A thermal imaging camera will allow you to identify issues that cannot be seen with the naked eye and are impacting production of the site. Certain defects found in thermal imagery need to be double-checked against high-resolution images, such as shattering or soiling, to determine the root cause of the anomaly. High-resolution images also capture a higher-level of detail, enabling additional reporting on a PV system. This data can be used to identify potential warranty related issues like delamination and/or create an RGB map of a solar farm with no current satellite imagery available for use as a base-layer in an inspection report.
Why You Should be Delivering a PV System Inspection Report to Your Client and NOT Just a Thermal Map of the Solar Farm
A radiometric orthomosaic (thermal map) is a high-level representation of an area of land that has been captured with a thermal camera and the images have been stitched together. After dozens of meetings with solar companies we have learned that a thermal map is NOT a complete deliverable.
The high altitude solar inspections have to be performed at to produce thermal maps cause you to lose large amounts of image detail and false positives or stitching artifacts are often created. Thermal maps also require at least 4X the number of images to be captured for a map to be created vs an inspection that results in the creation of an image based report. This means a lot more time on site flying and everything involved in long flight time.
In contrast, a report created using the individual thermal and high-resolution imagery allows you deliver more detailed information to the client. Reports generated with Raptor Maps also require much less data to be captured, ie. less overlap, and less time flying a site so you can fly more sites in a day/week.
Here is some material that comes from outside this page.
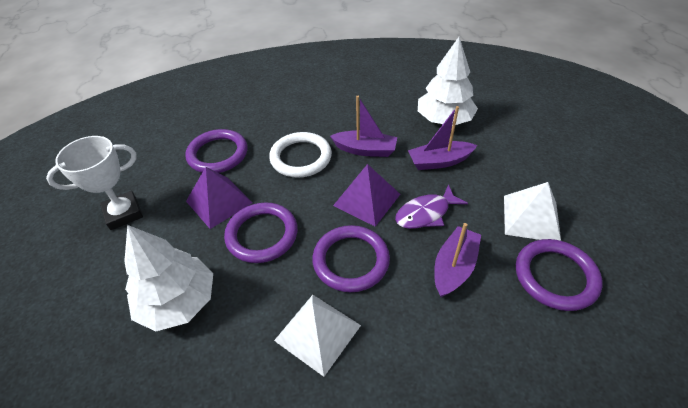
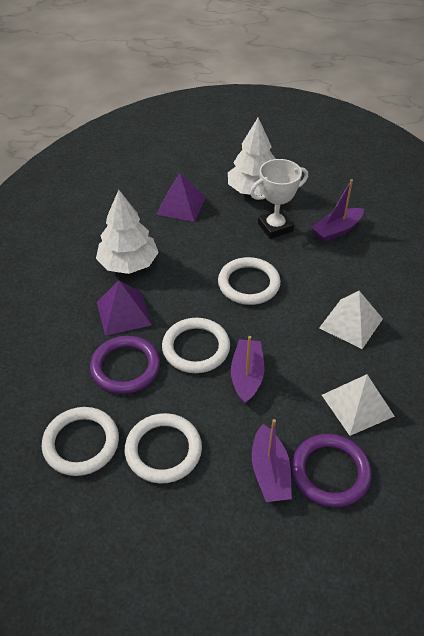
purple fish: 1 -> 0
purple ring: 4 -> 2
white ring: 1 -> 4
How Raptor Maps Has Made it Easy for Anyone to Turn Your Raw Solar Farm Inspection Data into a High-Quality PV System Inspection Report
Once you have finished flying both the infrared and high-resolution imaging missions, you most likely have a few thousand photos to analyze before you can create a valuable report. Raptor Maps believes your time is better spent flying more sites or performing other valuable tasks instead of reviewing the large volume of images you’ve captured and then building a report.
We have built software that automates the identification, classification, and localization of anomalies from the drone imagery. The software is able to process the inspection data using AI and machine learning and is able to analyze both thermal and high-resolution color imagery of solar farms from 100 kWp to 300+ MWp.
Raptor Maps software also automatically produces a PV system inspection report with the analytics generated during data review. These reports are suited for performance managers, asset owners, and field technicians. Every identified anomaly is classified by type and localized within the site and assigned coordinates, enabling technicians to quickly visit each anomaly in the field. The primary report also includes site information, details about the actual inspection, and a defect analysis. This is valuable for asset management, as it isolates areas with the most loss and identifies the root causes.
PV inspection reports produced by Raptor Maps are integrated into a clients workflow through an interactive portal which is accessible to third parties, so clients can share with their own clients how the asset is performing. Reports also allow you to track changes over time and compare sites across portfolios, enabling better decisions concerning solar farms over different regions. Raptor Maps software allows asset owners and O&M managers to spend less time reviewing data, allocate less capital towards labor, and grow their portfolios.